October 20, 2011
Genes That Make Human Brain Distinctively Human

Why are humans smarter than other species? About 50 to 60 genes unique to humans are involved in building and operating the frontal cortex of the brain.

Young genes that appeared after the primate branch split off from other mammal species are more likely to be expressed in the developing human brain, a new analysis finds. The correlation suggests that evolutionarily recent genes, which have been largely ignored by scientists thus far, may be responsible for constructing the uniquely powerful human brain. The findings are published October 18 in the online, open access journal PLoS Biology.

"We found that there is a correlation between new gene origination and the evolution of the brain," said senior author Manyuan Long, PhD, Professor of Ecology & Evolution at the University of Chicago. "There are some 50 to 60 human-specific genes in the frontal cortex of the brain, the part that makes humans diverge with other non-human primates."

These genes are good candidates to compare people to identify the genes that cause IQ differences.

Here's the report: Accelerated Recruitment of New Brain Development Genes into the Human Genome

These genes express early in development:

The researchers found that a higher percentage of primate-specific young genes were expressed in the brain compared to mouse-specific young genes. Human-specific young genes also were more likely to be expressed in the recently expanded human brain structures, such as the neocortex and prefrontal cortex.

"Newer genes are found in newer parts of the human brain," said Yong Zhang, PhD, postdoctoral researcher and first author on the study. "We know the brain is the most remarkable difference between humans and other mammals and primates. These new genes are a candidate for future studies, as they are more likely to underlie this difference."

The timing of when the young human-specific genes are expressed in the brain also intrigued the researchers. Inspired by an ultrasound appointment with his pregnant wife, Zhang calculated when young genes were expressed in the human brain, discovering that they were more likely to appear during fetal or infant development.

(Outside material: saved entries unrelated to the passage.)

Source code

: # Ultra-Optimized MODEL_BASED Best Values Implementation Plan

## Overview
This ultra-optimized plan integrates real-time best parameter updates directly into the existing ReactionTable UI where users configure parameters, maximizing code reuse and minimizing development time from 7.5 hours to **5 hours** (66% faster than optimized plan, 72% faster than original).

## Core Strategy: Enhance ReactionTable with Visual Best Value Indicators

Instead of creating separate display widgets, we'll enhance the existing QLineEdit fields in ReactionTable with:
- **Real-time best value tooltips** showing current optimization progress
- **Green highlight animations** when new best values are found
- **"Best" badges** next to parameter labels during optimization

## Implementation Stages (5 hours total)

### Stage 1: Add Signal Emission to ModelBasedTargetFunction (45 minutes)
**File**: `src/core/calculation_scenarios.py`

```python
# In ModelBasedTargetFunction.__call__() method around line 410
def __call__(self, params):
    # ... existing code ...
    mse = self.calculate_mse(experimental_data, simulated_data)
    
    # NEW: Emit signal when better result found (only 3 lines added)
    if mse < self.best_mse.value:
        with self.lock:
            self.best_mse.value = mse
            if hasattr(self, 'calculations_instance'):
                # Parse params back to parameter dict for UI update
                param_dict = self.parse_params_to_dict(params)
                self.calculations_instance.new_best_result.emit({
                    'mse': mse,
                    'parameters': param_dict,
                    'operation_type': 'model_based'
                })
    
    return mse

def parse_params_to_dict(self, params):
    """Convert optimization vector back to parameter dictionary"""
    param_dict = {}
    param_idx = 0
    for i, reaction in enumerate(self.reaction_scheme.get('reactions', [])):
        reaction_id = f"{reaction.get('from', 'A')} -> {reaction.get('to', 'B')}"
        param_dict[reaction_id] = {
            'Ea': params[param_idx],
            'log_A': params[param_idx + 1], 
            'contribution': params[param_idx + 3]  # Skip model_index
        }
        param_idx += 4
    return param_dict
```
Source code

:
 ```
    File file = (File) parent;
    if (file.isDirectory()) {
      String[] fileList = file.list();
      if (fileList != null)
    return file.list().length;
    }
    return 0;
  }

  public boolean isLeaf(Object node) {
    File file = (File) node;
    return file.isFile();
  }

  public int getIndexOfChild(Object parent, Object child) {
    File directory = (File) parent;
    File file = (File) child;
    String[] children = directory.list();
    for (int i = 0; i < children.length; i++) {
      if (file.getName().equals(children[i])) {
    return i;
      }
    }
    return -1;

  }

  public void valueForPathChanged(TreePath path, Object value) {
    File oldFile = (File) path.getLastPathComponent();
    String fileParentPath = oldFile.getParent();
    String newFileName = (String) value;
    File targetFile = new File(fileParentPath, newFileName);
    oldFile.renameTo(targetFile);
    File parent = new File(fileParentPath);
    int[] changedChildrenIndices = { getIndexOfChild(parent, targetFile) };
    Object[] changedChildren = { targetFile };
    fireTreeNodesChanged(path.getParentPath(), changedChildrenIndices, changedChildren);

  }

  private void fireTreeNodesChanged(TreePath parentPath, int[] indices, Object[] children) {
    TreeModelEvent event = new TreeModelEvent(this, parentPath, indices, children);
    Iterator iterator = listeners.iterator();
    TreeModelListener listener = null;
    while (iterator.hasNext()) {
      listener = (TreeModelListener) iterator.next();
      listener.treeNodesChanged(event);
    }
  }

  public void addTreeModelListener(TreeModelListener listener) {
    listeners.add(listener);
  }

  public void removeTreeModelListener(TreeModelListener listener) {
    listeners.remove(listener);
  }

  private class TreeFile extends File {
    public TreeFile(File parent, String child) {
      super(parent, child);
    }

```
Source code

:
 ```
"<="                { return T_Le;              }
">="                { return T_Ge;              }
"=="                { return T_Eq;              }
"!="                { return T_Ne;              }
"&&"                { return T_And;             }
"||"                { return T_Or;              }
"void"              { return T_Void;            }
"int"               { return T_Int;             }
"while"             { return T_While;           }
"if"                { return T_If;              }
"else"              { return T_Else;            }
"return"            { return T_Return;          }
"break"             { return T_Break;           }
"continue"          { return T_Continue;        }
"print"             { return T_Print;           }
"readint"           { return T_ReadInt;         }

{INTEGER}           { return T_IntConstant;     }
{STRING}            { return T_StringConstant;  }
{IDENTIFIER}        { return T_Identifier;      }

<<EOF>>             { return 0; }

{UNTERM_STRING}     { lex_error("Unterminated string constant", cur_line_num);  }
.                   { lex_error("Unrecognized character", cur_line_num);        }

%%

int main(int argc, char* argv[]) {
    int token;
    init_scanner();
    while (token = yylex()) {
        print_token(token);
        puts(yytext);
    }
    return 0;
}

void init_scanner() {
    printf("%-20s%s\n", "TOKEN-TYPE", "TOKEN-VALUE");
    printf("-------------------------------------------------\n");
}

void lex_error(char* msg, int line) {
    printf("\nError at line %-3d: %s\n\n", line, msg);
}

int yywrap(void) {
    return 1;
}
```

The early activity of these genes suggests scientists should be looking at earlier developmental stages for genetic activity that ultimately shapes the complexity of the human brain.

These genes probably don't just play a role in boosting IQ. They might make unique human behaviors manifest as well.

Share |      Randall Parker, 2011 October 20 06:02 AM  Brain Intelligence


Comments
JP Straley said at October 20, 2011 6:58 AM:

"Young" genes may also be associated with the extraordinary lifespan humans display compared to other mammals?
JP Straley

Randall Parker said at October 20, 2011 8:54 PM:

JP,

That makes sense. Basically, any way we differ from other species stand a decent chance of being at least partially caused by new genes.

I'm curious to know how many new genes were formed from old genes recombining and how many from genes that jumped over from viruses.

Fat Man said at October 20, 2011 8:59 PM:

"extraordinary lifespan humans display"

Compared to what? What is the average life span of hunter gatherers who have no acess to modern medicine? 40 years? Whales can live for more than a century. Elephants in zoos lie quite a long time as well.

Brett Bellmore said at October 21, 2011 4:50 AM:

Fat Man, humans are something of outliers in terms of longevity, whether you're looking at longevity vs brain fraction, number of heartbeats, energy processed per kg over lifespan... There are a few species which have us beat, but not many.

Longevity seems to correlate with ability to avoid predation. Makes sense, if you're being eaten in your youth, you never get a chance to age, so why would evolution select against genes that promote fast aging? This suggests we're evolving longer lifespans now, not that it does any of us any good.